Show the lines of the material that contain the word "programas".

--- DATASET Enclosed Below ---

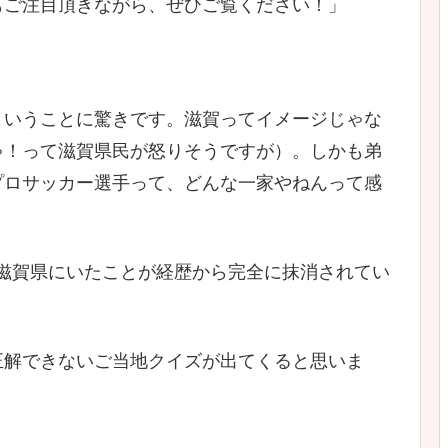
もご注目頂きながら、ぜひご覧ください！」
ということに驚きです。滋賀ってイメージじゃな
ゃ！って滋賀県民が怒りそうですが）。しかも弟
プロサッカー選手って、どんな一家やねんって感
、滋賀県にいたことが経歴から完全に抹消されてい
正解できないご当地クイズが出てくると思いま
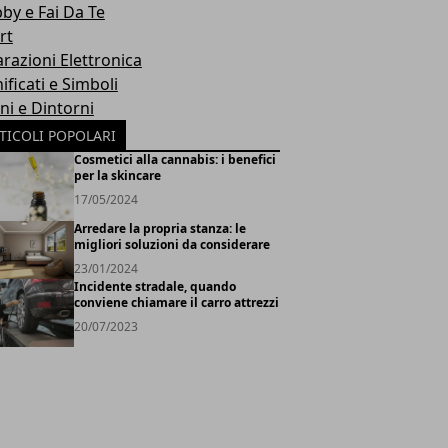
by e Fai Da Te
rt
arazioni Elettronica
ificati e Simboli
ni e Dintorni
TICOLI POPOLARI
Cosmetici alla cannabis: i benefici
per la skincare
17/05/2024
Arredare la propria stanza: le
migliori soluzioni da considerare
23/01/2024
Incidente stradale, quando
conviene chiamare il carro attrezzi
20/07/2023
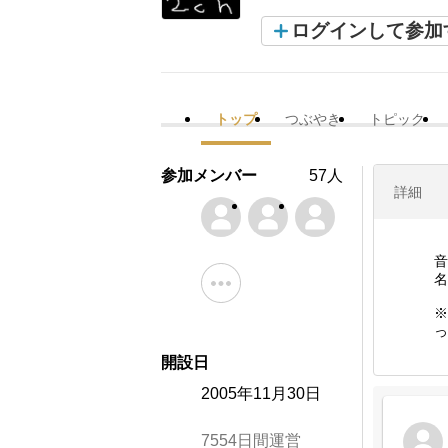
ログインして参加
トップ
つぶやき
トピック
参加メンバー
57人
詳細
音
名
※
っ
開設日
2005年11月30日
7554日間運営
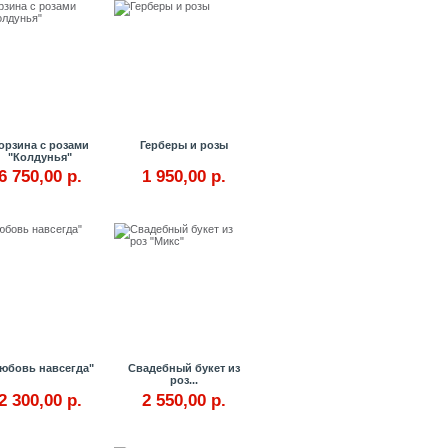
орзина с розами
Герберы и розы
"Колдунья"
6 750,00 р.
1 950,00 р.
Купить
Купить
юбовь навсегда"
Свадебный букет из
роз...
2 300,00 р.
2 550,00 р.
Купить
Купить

--- End of Enclosed DATASET ---
--- DATASET Enclosed Below ---

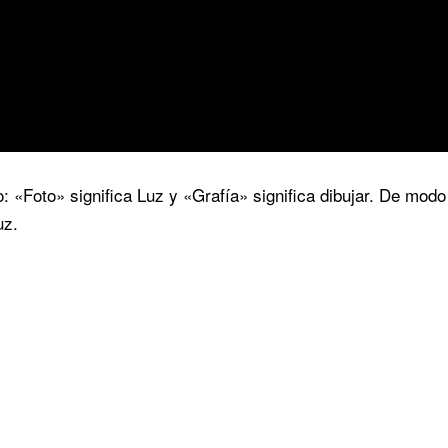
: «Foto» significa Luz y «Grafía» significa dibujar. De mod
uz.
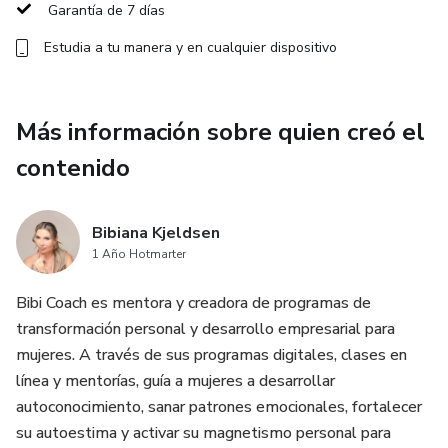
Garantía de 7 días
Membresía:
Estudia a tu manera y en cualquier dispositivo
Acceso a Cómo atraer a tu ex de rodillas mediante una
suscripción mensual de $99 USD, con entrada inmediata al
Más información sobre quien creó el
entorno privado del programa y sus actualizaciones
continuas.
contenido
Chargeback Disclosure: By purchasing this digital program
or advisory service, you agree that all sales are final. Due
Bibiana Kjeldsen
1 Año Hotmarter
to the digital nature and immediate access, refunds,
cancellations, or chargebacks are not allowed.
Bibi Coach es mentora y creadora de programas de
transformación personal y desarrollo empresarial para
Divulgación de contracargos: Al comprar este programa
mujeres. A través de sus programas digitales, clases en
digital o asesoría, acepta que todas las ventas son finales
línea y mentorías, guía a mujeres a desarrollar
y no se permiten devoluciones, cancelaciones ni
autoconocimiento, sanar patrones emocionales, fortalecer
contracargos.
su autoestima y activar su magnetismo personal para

--- End of Enclosed DATASET ---

# [RESPONSE FOR THIS EXERCISE]
Bibi Coach es mentora y creadora de programas de
mujeres. A través de sus programas digitales, clases en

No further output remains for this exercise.